TASK TO COMPLETE: The records below are to be set down word for word, with every picture left out.

(Stored dataset items)
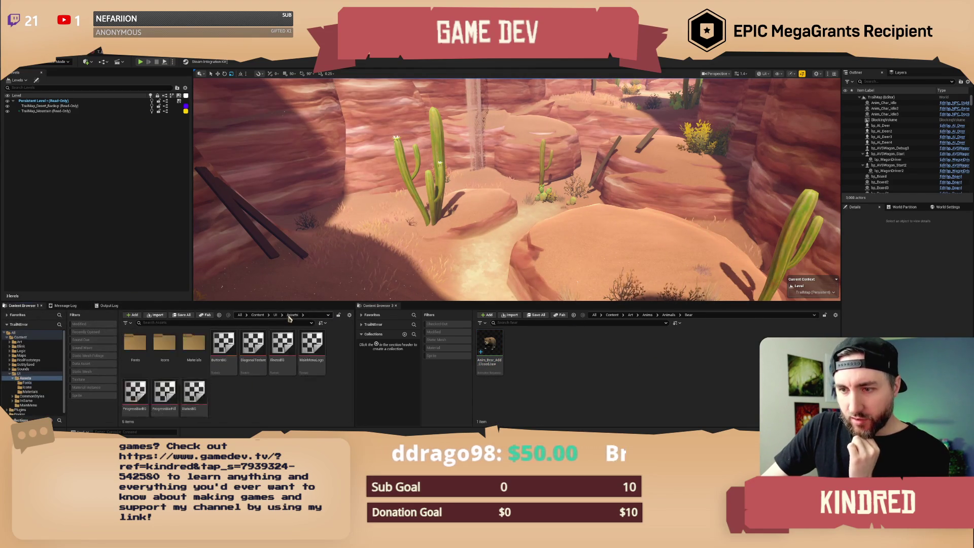
pyautogui.click(258, 315)
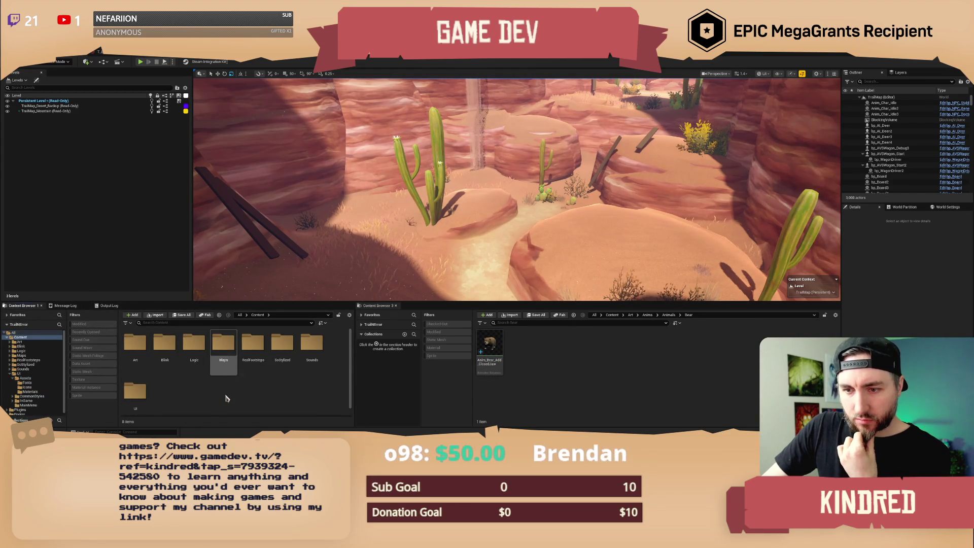
pyautogui.click(135, 350)
pyautogui.click(178, 365)
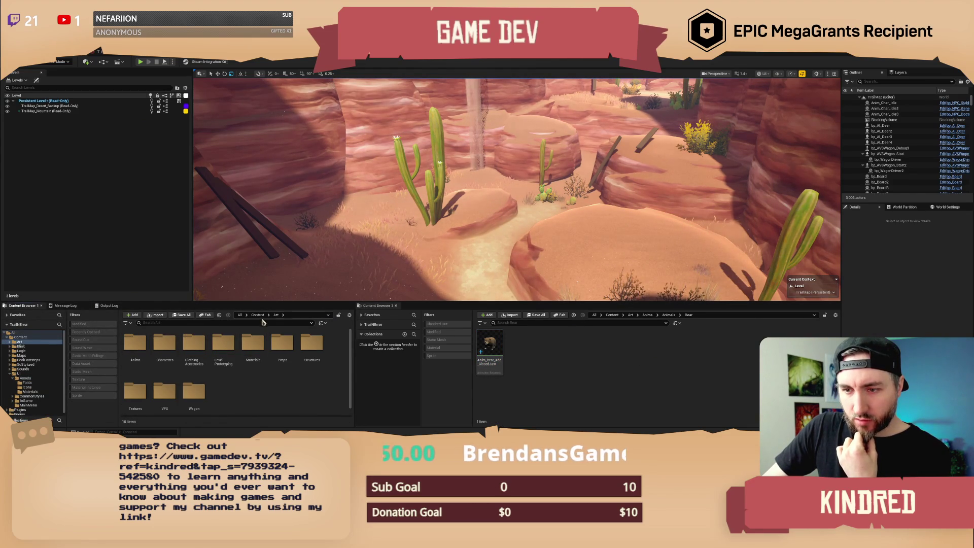
pyautogui.doubleClick(161, 351)
pyautogui.doubleClick(135, 350)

ANSWER:
pyautogui.click(258, 315)
pyautogui.click(135, 350)
pyautogui.click(178, 365)
pyautogui.doubleClick(161, 351)
pyautogui.doubleClick(135, 350)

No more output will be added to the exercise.